The PhD Exam Committee was formed by Professors Riccardo Rossi of UPC · Barcelona Tech (Chair), Roland Wüchner (Braunschweig University, Germany) and Carlos Lázaro (Technical University of Valencia, Spain).
Pere-Andreu Ubach has been working as a research engineer at CIMNE during his PhD studies. During this period he has been responsible for the development of several research projects, as well as for the supervision of the construction of two CIMNE buildings at UPC.
From left to right: Pere Andreu Ubach, Riccardo Rossi and Eugenio Oñate. The image projected shows Professors Julio García-Espinosa, Carlos Lázaro and Roland Wuchner during the on-line presentation.
A new thin shell finite element is presented. This new element has not rotational degrees of freedom. Instead, in order to overcome the C1 continuity requirement across elements, the author resorts to enhance the geometric description of the flat triangles of a mesh made out of linear triangles, by means of Bernstein polynomials and triangular Bernstein-Bézier patches.
In order to use them to define the Bernstein-Bézier patches. Ubach, Estruch and García-Espinosa performed a comprehensive statistical comparison of different weighting factors. They find a new weighting factor, wich reduces by about 10% the root mean square error in the estimation of normals of randomly generated surfaces with respect to the previous best weighting factor found in the literature.
A new paradigm is presented consisting on the reconstruction of the geometry of a cubic triangular element.
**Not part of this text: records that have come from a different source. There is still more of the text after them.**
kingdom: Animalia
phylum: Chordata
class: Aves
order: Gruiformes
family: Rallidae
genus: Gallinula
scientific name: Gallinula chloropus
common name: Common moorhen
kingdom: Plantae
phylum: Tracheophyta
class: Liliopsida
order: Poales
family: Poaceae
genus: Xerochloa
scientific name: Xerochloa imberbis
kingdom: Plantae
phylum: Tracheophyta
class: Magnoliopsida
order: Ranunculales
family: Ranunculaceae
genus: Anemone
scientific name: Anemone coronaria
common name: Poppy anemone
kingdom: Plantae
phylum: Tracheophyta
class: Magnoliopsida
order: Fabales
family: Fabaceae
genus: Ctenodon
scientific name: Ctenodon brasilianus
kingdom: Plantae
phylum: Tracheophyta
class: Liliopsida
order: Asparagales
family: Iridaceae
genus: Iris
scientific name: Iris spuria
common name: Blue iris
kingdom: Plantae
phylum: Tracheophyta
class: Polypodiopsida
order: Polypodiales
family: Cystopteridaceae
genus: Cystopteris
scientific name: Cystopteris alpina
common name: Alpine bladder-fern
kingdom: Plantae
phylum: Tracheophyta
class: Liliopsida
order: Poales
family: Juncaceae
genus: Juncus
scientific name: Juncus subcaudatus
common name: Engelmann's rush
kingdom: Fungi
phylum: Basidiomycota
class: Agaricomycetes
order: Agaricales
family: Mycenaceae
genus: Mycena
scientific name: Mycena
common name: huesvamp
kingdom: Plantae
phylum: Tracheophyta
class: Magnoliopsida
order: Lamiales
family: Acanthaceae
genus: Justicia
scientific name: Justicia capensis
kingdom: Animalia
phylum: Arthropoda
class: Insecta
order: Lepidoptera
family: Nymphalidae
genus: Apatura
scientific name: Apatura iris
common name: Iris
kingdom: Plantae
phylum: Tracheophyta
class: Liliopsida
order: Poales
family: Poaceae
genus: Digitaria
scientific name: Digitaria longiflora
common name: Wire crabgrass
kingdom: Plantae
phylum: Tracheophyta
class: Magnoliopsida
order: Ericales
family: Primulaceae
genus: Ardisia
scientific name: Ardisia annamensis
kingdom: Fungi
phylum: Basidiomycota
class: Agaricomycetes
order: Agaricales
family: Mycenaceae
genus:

This geometric reconstruction exploits the properties of cubic B-spline functions (cubic Bézier triangle). This way, the author builds a conforming continuum-based shell finite element.
The only degrees of freedom of the BEST element are the vertices’ coordinates (9 variables). The remaining 21 parameters are solved internally, introducing energy minimization considerations. In order to fix the values of these 21 internal parameters, each BEST element solves 9 systems of linear equations of rank 3.
The BEST element is successfully applied to the analysis of thin shells in linear and geometrically non-linear regimes using an implicit method. The non-linearity is solved using a Total Lagrangian formulation. The author succeeds at pre-integrating through-the-thickness efficiently and accurately.
The numerical examples results show that the BEST element has the potential to achieve cubic convergence. For membrane oriented tests with curvature, the convergence is quadratic.